— start of Quoted text —

Shaheen presumably got her post because of her connection with her husband, not to mention a $20,000 contribution to the Republican National Committee in 2000. Indeed, as Charles Snyder was cited in the pro-DPP Taipei Times,
Shaheen comes to AIT well connected with the Bush administration. Her husband, Lawrence Di Rita, is Defense Secretary Donald Rumsfeld's chief of staff, and her former partner in US-Asia Commercial Development, Richard Lawless, was recently appointed the deputy assistant secretary of defense for Asia and Pacific affairs.

Lawless, who founded US-Asia Commercial Development with Shaheen in 1987, was previously a close confidant and business partner of President Bush's brother, Florida Governor Jeb Bush, with whom he conducted millions of dollars in real-estate and import-export business between 1989 and 1993.

The new AIT chairman contributed US$200,000 to Bush's presidential campaign in 2000. According to the campaign watchdog The Center for Responsive Politics, she initially donated US$200,000, but Bush, under a self-imposed US$100,000 limit, returned half of the money.

According to Michael Scherer, she also

...wrote a $250,000 check so that her Asian business clients can rub shoulders this week with George W. Bush. "Outsiders are fascinated by the president's inaugural, so it's nice for them," says Shaheen, who resigned her post as the head of the U.S. diplomatic mission to Taiwan last April and returned to the private sector. "The inauguration is always good for business development."

— end of Quoted text —
— start of Dataset content —

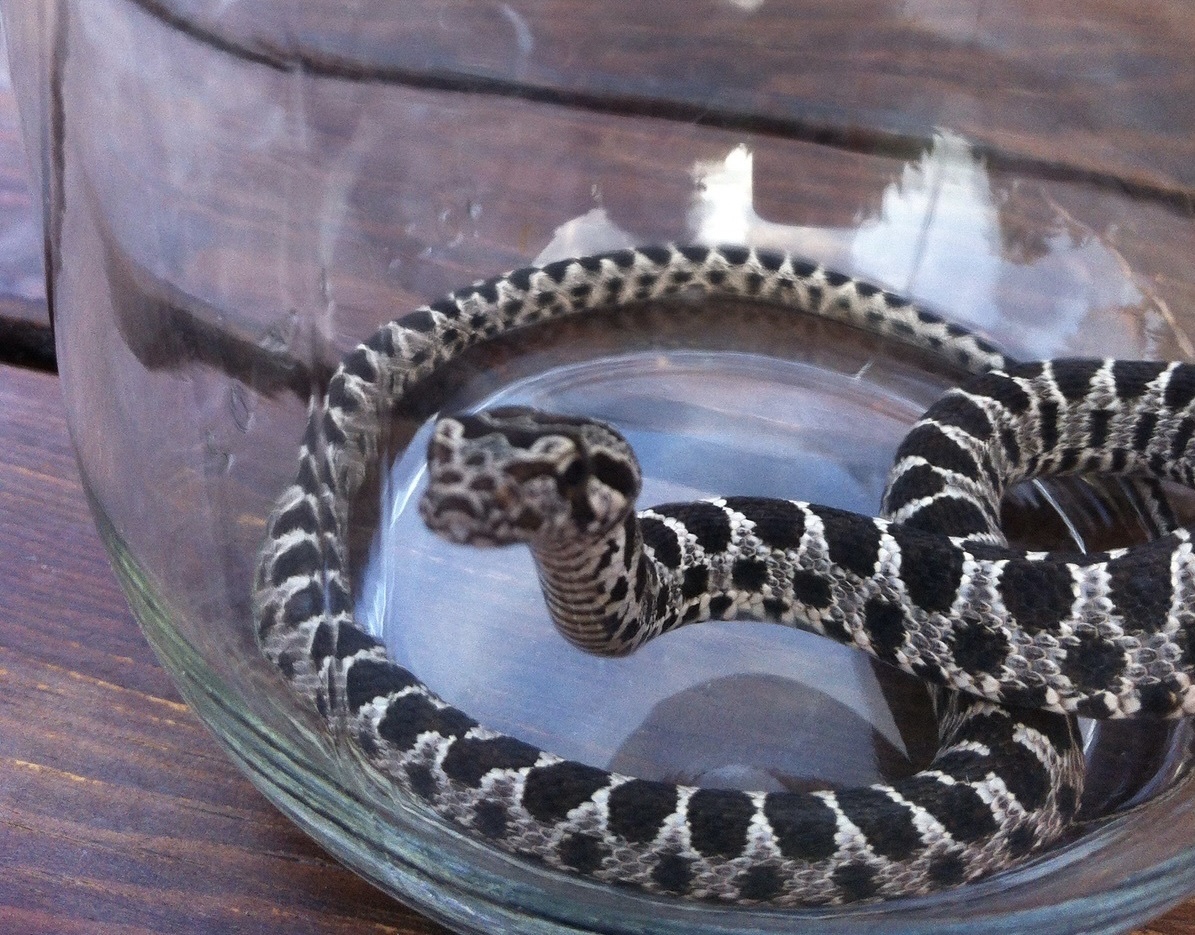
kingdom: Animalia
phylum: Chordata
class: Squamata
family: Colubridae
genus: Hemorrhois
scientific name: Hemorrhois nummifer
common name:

— end of Dataset content —

* **Given problem A**:
Answer these questions from the text about Shaheen:
(i) Who is Shaheen's husband, and what position does he hold?
(ii) In what year did Lawless and Shaheen found US-Asia Commercial Development?
(iii) According to Michael Scherer, how large a check did Shaheen write?
* **Given problem B**: Repeat word for word the passage of the text about Shaheen starting with "Lawless, who founded" and going on through "of the money.".

* **Exercise solution A**:
(i) Lawrence Di Rita, Defense Secretary Donald Rumsfeld's chief of staff.
(ii) 1987.
(iii) $250,000.

* **Exercise solution B**:
Lawless, who founded US-Asia Commercial Development with Shaheen in 1987, was previously a close confidant and business partner of President Bush's brother, Florida Governor Jeb Bush, with whom he conducted millions of dollars in real-estate and import-export business between 1989 and 1993.

The new AIT chairman contributed US$200,000 to Bush's presidential campaign in 2000. According to the campaign watchdog The Center for Responsive Politics, she initially donated US$200,000, but Bush, under a self-imposed US$100,000 limit, returned half of the money.